Echo, in a Diner by Evie Mason (MFA Columbia)

  • Workshop production at Columbia University, the Theatre @ Schapiro

  • Script workshop and public reading at Columbia University, on Zoom

  • Play developed together from scratch thru a Collaboration course led by Anne Bogart, David Henry Hwang, and Christian Parker

[Cast: 6] A surreal, bizarre, heartfelt adaptation of the myth of Echo & Narcissus. It takes place at a diner. But not just any diner. This diner is tucked away in the Pine Barrens in the depths of South Jersey, where Echo, a lovelorn waitress, pines for Narcissus, a forlorn fry cook. The play collides Greek mythology with the lore of the Jersey Devil to tell a story about fate, longing, the pains of change, and the possibility of love... It might be a dream. It might be a fairytale. Or it might just be New Jersey.



Hometown Boy by Keiko Green (MFA University of California, San Diego)

  • World Premiere at Actors Express, Atlanta GA (directed by Rebecca S Ware)

  • Script workshop at the Kennedy Center’s NNPN MFA Playwrights’ Workshop (directed by Leslie Ishii)

  • Script workshop at Columbia University, on Zoom

[Cast: 6] After a decade away, James returns to his hometown in rural Georgia with his girlfriend to check in on Walter, his father, whose erratic behavior has been the talk of the town. Something stinks, and it’s not just this pig-stye of a house. Hometown Boy is a story of outsiders and power dynamics due to race and class; it explores what happens when corrosive secrets find their way into the light, and asks the age old question if you can really go home again.


If You Like Me at My Worst by Tré Calhoun (MFA Columbia)

  • Workshop production at Columbia University, the Studio @ Schapiro

[Cast: 3] When Miles brings Jake, an attractive and depressed homeless man, into his home, he discovers Jake has a special power of swapping bodies. As Miles lives in and out of this older white man's frame, he learns how to look beyond the body – Jake's body as well as his own – in order to appreciate the consciousness within.

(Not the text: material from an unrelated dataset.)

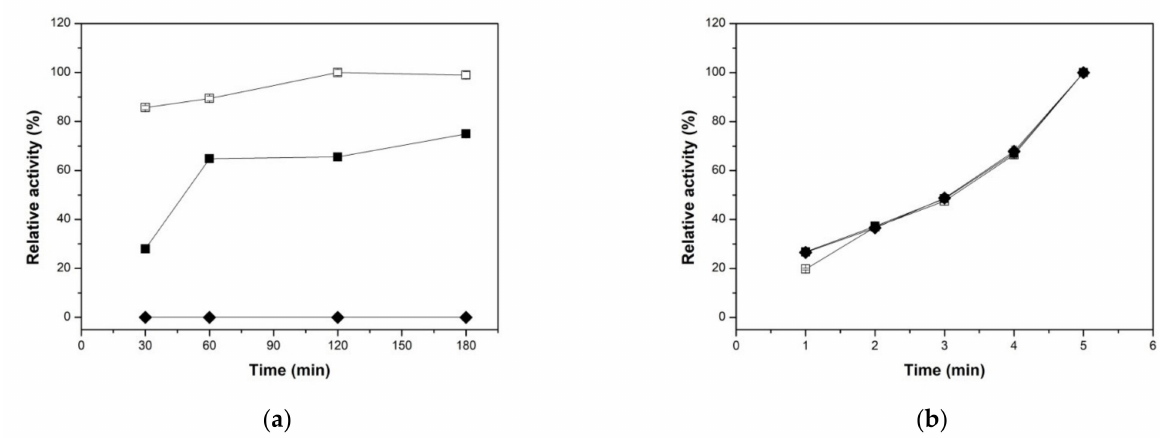
Figure 3. Effect of reaction time on the xylanase ( a ) and β -xylosidase ( b ) activities showed by soluble XynB2 Y509E ( (cid:3) ) and immobilized XynB2 Y509E -CLEAs prepared at pH 8.5( (cid:4) ) or pH 6.5 ( (cid:7) ). Substrate concentrations: Xylan (1%) or p-NPX (2.2 mM). The data points represent the mean values of three replicates with the SE indicated as error-bars. XynB2 Y509E - CLEAs prepared at pH 6.5 or at pH 8.5 displayed the same β -xylosidase activity than that the soluble XynB2 Y509E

o good god by David Jackson (alum: Actors Theatre - acting apprentice)

  • Workshop production of an earlier one act version, Dig, at Fordham University, White Box Theatre

[Cast: 5] a contemporary messiah myth that weaves together the major miracles of the three Abrahamic religions. Khajija and Ike have fled the city to quarantine with her parents in New Jersey. Realizing they have little in common, outside of mixed faith homes, Ike persuades his father to rescue him and his stuff -- but that same weekend God visits Khadija, and declares her the first female profit.


sunk by Cory Finley (alum: Ars Nova, Clubbed Thumb, EST/Youngblood) - Cory is also an acclaimed screenwriter / film director

  • Workshop production at Actors Theatre of Louisville - Apprentice/Intern Company

  • Script workshop + private reading at Actors Theatre of Louisville - Apprentice/Intern Company

[Cast: 3] Matt and Anna’s relationship is going swimmingly, until the sewers under their apartment open up and begin to speak. The plumber is angry, Matt’s paintings are getting stranger, and a storm is gathering. An eerie comedy about what is real, what is not and who knows; a thriller about trolls beckoning from the toilet.. and how mental illness can complicate a loving romantic relationship...


This Hair I Tear is Mine by Evie Mason (MFA Columbia)

[Cast: 9] In 1963, a housewife named Dorine started writing a play. And it was very strange. In 1987, following Dorine’s death, her daughter, who once upon a time had been her son, endeavors to finish her mother’s play in a quest to understand the questions Dorine left behind. These two moments in time are bookended by the beginning and end of Dorine’s play, Thrice Adrift, which takes place at an indiscriminate time, on an indiscriminate ocean, where three lonely people have struck out in pursuit of paradise.


Visiting Hours by Arika Larson (MFA Brooklyn College)

[Cast: 6–8] two families, one black and one white, travel across the state to visit a loved one serving a sentence in a medium security prison in rural Kansas. second in a cycle of three plays, visiting hours focuses on what it's like to love someone who is incarcerated. families are separated, messy relationships become messier, or sometimes just fade away, and the entirety of these relationships is packed into weekend hours between 10am and 3pm.